By default validation is carried out using a greedy decoder. To instead use a beam decoder, run

./scripts/val.sh --decoder=beam

which runs with a default beam width of 4. To change the beam width, run, for example

./scripts/val.sh --decoder=beam --beam_width=8

Note

All of the beam decoder options described in this page are available in train.sh as well as val.sh.

The beam decoder utilises an optimised version of beam search - adaptive beam search - which reduces decoding compute by reducing the number of beam expansions to consider, without degrading WER. Two hypothesis pruning methods are employed:

  1. Hypotheses with a score less than beam_prune_score_thresh (default 0.4) below the best hypothesis' score are pruned.
  2. Tokens with a logprob score less than beam_prune_topk_thresh (default 1.5) below the most likely token are ignored.

Reducing beam_prune_score_thresh and beam_prune_topk_thresh increases pruning aggressiveness; setting them < 0 disables pruning.

Adaptive beam search dynamically adjusts computation based on model confidence, using more compute when uncertain and behaving almost greedily when confident.

Softmax temperature

The beam decoder applies a softmax temperature to the logits. By default the --temperature=1.4 as this was found to improve WER across a range of configurations. Increasing the temperature will increase the beam diversity and make the greedy path less likely.

Fuzzy top-k logits

When using --decoder=beam, the model first calculates the logits for all classes (or tokens), applies the log-softmax function to get log probabilities, and then selects the top beam-width tokens to expand the beam.

However, in the hardware-accelerated solution, the I/O of sending the full vocab-size logits tensor from the FPGA to the CPU is a bottleneck. To address this, the hardware-accelerated solution sends a reduced set of logits to the CPU. Specifically, it sends the highest-value logits within some local block of the logits tensor. This enables a 'fuzzy top-k' operation which is approximate to the full top-k operation with some small difference.
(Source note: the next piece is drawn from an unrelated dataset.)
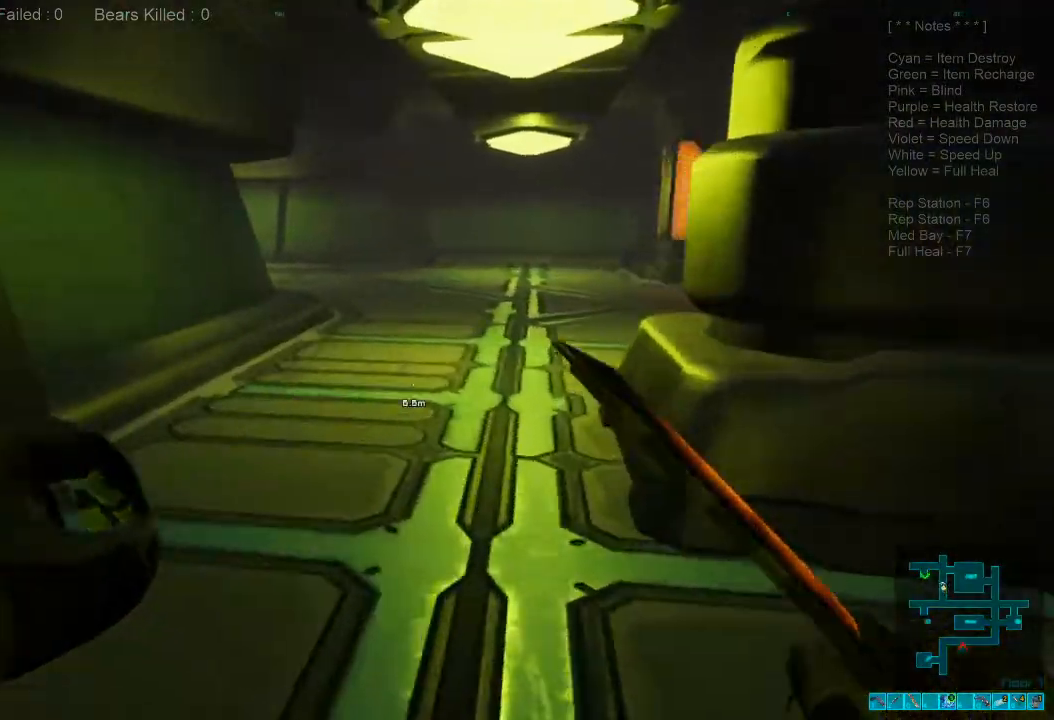
{"keys": ["w"], "mouse": [], "events": [[134, "mouse_wheel", "down"], [234, "shift", "up"], [267, "mouse_wheel", "up"]]}
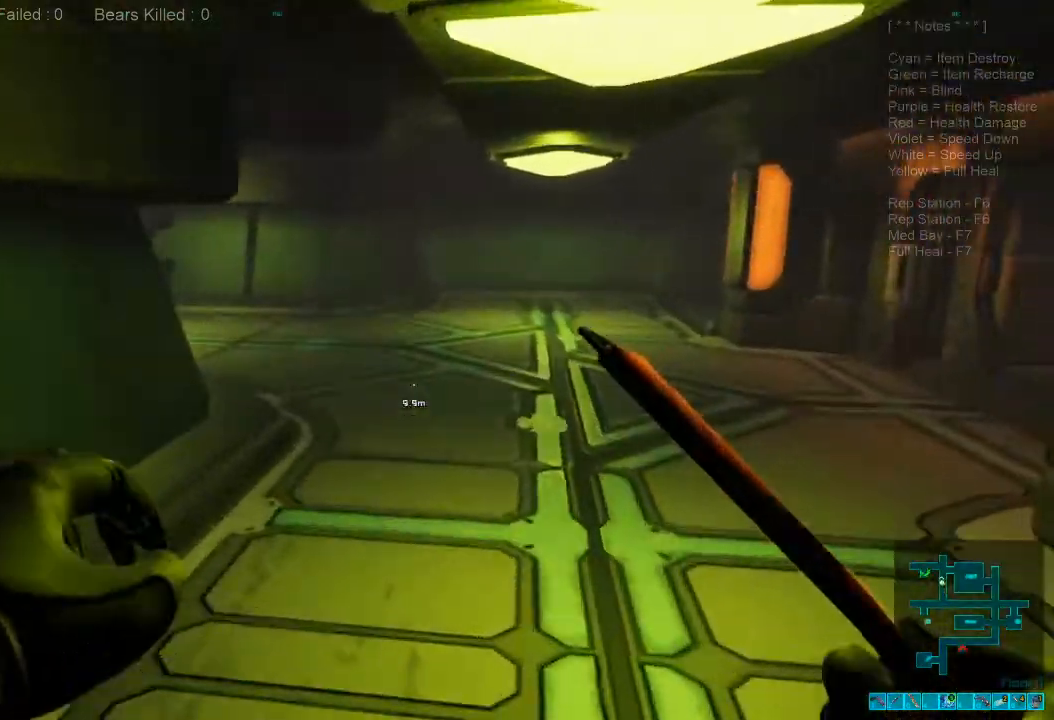
{"keys": ["w"], "mouse": [], "events": []}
Our experiments show that using the reduced logits tensor (fuzzy top-k logits) does not impact the model's WER performance.

Using fuzzy top-k logits

To use a reduced tensor implementation similar to the accelerated version, run the following command:

./scripts/val.sh --num_gpus=2 --decoder=beam --fuzzy_topk_logits

Please note that the evaluation time will increase by ~30% compared to standard beam search, so it is disabled by default.

N-gram language models

N-gram language models are used with beam decoding to improve WER. This is on by default and described in more detail in the N-gram language model documentation.